Dr. Taylor, who teaches courses in both the Veterinary Medicine and the Master of Public Health programs, has been able to shift the focus of the course on epidemiology to consider the current COVID-19 pandemic. “The current situation illustrates the importance of epidemiology, in particular, and public health in general, better than any class activity could.”
Dr. Taylor is an Associate Professor of Veterinary Pathobiology. He earned his DVM from Virginia Maryland Regional College of Veterinary Medicine in 2002. Following graduation, he practiced in southwest Missouri for a year and a half, before joining the Center for Food Security and Public Health at Iowa State University to pursue a Master of Public Health degree. Taylor received his MPH in 2004 and then joined the OSU Center for Veterinary Health Sciences to complete a residency in food animal medicine and surgery, as well as a Ph.D. in Veterinary Biomedical Sciences. His primary interests are in population medicine/herd health and the interaction of veterinary medicine and public health.

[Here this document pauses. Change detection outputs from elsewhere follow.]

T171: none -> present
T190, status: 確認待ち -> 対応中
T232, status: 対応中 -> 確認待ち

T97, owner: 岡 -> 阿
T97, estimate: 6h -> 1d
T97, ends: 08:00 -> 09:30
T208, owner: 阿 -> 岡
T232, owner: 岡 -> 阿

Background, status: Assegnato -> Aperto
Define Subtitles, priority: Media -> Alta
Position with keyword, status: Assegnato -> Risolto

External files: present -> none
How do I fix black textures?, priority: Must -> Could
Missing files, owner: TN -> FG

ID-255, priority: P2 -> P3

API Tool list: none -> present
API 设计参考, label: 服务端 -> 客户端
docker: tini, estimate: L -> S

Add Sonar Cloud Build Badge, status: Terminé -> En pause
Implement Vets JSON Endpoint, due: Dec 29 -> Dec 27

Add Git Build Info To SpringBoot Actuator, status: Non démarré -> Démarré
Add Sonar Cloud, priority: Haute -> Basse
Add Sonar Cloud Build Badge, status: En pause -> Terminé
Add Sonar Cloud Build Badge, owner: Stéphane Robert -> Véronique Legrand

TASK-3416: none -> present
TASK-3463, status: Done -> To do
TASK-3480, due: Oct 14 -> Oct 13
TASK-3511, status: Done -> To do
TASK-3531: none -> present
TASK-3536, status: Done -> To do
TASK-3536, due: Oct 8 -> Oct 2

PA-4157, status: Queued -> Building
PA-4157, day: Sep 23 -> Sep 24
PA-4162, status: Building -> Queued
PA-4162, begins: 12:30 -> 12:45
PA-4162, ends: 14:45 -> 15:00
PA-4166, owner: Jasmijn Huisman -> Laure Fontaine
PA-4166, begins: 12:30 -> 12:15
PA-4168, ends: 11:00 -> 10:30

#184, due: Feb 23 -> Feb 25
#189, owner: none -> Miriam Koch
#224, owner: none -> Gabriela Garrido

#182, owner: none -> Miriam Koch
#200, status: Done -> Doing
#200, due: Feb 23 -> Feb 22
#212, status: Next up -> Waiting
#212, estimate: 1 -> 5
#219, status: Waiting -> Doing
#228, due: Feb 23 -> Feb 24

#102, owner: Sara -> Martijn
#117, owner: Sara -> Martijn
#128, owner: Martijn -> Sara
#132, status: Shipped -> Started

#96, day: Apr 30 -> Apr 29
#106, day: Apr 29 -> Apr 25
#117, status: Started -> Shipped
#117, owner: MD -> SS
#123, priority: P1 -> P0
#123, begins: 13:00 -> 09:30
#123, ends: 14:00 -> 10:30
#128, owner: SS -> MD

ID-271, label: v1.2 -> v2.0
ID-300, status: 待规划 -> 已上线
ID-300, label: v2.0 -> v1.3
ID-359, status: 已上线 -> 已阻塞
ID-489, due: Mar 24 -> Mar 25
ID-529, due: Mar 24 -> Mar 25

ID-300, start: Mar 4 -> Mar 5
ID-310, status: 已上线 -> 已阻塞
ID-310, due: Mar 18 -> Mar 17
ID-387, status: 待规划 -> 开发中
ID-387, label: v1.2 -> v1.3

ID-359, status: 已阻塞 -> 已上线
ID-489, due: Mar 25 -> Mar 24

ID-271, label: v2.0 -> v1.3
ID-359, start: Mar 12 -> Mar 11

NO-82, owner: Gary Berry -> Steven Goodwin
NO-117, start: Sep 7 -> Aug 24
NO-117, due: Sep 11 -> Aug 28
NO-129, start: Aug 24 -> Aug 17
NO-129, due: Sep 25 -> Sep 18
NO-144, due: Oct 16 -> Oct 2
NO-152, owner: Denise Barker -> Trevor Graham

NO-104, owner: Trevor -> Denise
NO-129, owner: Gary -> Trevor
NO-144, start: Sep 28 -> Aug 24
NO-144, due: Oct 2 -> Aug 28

Dr. Taylor’s epidemiology course allows graduate students to use the global pandemic as a reminder that epidemiology is all around you. Although we are living in a tense time of social distancing and constant reminders about handwashing, graduate students are using this opportunity to learn about the investigation and implementation of disease control measures. Using COVID-19, Dr. Taylor is able to show students how to model a pandemic, an opportunity he would not have had previously.
Maryam Baghizadeh, a master’s student in the epidemiology course has found that the class has helped her increase her knowledge about coronavirus, how it is transmitted, and safety precautions that should be used to help flatten the curve. “When I started my education, I was really stressed out and fearful. This is my first semester and the first course I took in the U.S. It has been a new experience for me. Dr. Taylor has given us valuable information on the pandemic along with models, such as the Susceptible, Exposed, Infectious, Recovered (SEIR) model.”
As COVID-19 began to dominate the news cycle, Dr. Taylor pointed out to students, epidemiology is not only applicable to pandemics. The epidemiological methods his students are learning will be used throughout their careers for a variety of purposes.
“As an instructor, I’m trying to use the COVID-19 pandemic to illustrate the real-world application of these ideas, and students will also be able to employ them throughout their careers, whether that is dealing with the next pandemic, or gaining an understanding of more mundane, but important, outcomes such as obesity and chronic diseases.”